**Problem**. Can you print every line of the data below, reproducing each one character for character?

**Records to use**.
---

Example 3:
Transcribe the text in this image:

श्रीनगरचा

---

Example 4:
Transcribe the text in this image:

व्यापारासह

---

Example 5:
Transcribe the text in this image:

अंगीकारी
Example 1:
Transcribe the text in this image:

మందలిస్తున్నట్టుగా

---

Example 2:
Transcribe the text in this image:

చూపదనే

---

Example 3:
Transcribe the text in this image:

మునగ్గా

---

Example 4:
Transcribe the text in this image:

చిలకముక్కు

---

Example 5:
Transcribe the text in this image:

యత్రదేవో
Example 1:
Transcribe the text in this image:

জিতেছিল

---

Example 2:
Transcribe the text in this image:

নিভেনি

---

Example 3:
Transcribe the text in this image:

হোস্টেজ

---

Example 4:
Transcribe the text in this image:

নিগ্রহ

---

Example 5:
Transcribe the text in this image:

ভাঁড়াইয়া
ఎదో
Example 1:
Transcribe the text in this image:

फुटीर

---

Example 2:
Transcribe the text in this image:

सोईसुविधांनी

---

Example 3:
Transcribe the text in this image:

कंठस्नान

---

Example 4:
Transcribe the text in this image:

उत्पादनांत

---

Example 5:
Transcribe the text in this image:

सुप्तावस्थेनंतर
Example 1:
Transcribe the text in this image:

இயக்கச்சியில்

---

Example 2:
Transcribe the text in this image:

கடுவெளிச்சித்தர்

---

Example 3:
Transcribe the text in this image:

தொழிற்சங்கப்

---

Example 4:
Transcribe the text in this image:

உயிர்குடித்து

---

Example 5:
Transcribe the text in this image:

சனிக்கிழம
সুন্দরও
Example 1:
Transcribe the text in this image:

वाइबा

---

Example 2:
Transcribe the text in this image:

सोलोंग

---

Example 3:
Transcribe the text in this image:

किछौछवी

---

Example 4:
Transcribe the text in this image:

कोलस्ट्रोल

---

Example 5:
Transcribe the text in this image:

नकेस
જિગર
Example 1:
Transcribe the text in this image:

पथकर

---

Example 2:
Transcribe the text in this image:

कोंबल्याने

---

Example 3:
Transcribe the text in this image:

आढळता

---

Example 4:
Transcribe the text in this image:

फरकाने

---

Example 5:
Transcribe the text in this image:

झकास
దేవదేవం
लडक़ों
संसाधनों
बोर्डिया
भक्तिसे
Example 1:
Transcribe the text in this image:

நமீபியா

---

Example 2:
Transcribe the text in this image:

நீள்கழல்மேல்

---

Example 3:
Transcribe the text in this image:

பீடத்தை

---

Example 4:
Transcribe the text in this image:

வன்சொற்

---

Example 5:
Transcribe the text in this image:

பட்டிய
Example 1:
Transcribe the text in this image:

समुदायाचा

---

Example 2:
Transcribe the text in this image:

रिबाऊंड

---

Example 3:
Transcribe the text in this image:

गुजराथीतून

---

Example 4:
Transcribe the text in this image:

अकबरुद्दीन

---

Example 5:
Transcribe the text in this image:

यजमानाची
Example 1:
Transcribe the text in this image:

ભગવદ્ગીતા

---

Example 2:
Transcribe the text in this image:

**Response**.
---

Example 3:
Transcribe the text in this image:

श्रीनगरचा

---

Example 4:
Transcribe the text in this image:

व्यापारासह

---

Example 5:
Transcribe the text in this image:

अंगीकारी
Example 1:
Transcribe the text in this image:

మందలిస్తున్నట్టుగా

---

Example 2:
Transcribe the text in this image:

చూపదనే

---

Example 3:
Transcribe the text in this image:

మునగ్గా

---

Example 4:
Transcribe the text in this image:

చిలకముక్కు

---

Example 5:
Transcribe the text in this image:

యత్రదేవో
Example 1:
Transcribe the text in this image:

জিতেছিল

---

Example 2:
Transcribe the text in this image:

নিভেনি

---

Example 3:
Transcribe the text in this image:

হোস্টেজ

---

Example 4:
Transcribe the text in this image:

নিগ্রহ

---

Example 5:
Transcribe the text in this image:

ভাঁড়াইয়া
ఎదో
Example 1:
Transcribe the text in this image:

फुटीर

---

Example 2:
Transcribe the text in this image:

सोईसुविधांनी

---

Example 3:
Transcribe the text in this image:

कंठस्नान

---

Example 4:
Transcribe the text in this image:

उत्पादनांत

---

Example 5:
Transcribe the text in this image:

सुप्तावस्थेनंतर
Example 1:
Transcribe the text in this image:

இயக்கச்சியில்

---

Example 2:
Transcribe the text in this image:

கடுவெளிச்சித்தர்

---

Example 3:
Transcribe the text in this image:

தொழிற்சங்கப்

---

Example 4:
Transcribe the text in this image:

உயிர்குடித்து

---

Example 5:
Transcribe the text in this image:

சனிக்கிழம
সুন্দরও
Example 1:
Transcribe the text in this image:

वाइबा

---

Example 2:
Transcribe the text in this image:

सोलोंग

---

Example 3:
Transcribe the text in this image:

किछौछवी

---

Example 4:
Transcribe the text in this image:

कोलस्ट्रोल

---

Example 5:
Transcribe the text in this image:

नकेस
જિગર
Example 1:
Transcribe the text in this image:

पथकर

---

Example 2:
Transcribe the text in this image:

कोंबल्याने

---

Example 3:
Transcribe the text in this image:

आढळता

---

Example 4:
Transcribe the text in this image:

फरकाने

---

Example 5:
Transcribe the text in this image:

झकास
దేవదేవం
लडक़ों
संसाधनों
बोर्डिया
भक्तिसे
Example 1:
Transcribe the text in this image:

நமீபியா

---

Example 2:
Transcribe the text in this image:

நீள்கழல்மேல்

---

Example 3:
Transcribe the text in this image:

பீடத்தை

---

Example 4:
Transcribe the text in this image:

வன்சொற்

---

Example 5:
Transcribe the text in this image:

பட்டிய
Example 1:
Transcribe the text in this image:

समुदायाचा

---

Example 2:
Transcribe the text in this image:

रिबाऊंड

---

Example 3:
Transcribe the text in this image:

गुजराथीतून

---

Example 4:
Transcribe the text in this image:

अकबरुद्दीन

---

Example 5:
Transcribe the text in this image:

यजमानाची
Example 1:
Transcribe the text in this image:

ભગવદ્ગીતા

---

Example 2:
Transcribe the text in this image:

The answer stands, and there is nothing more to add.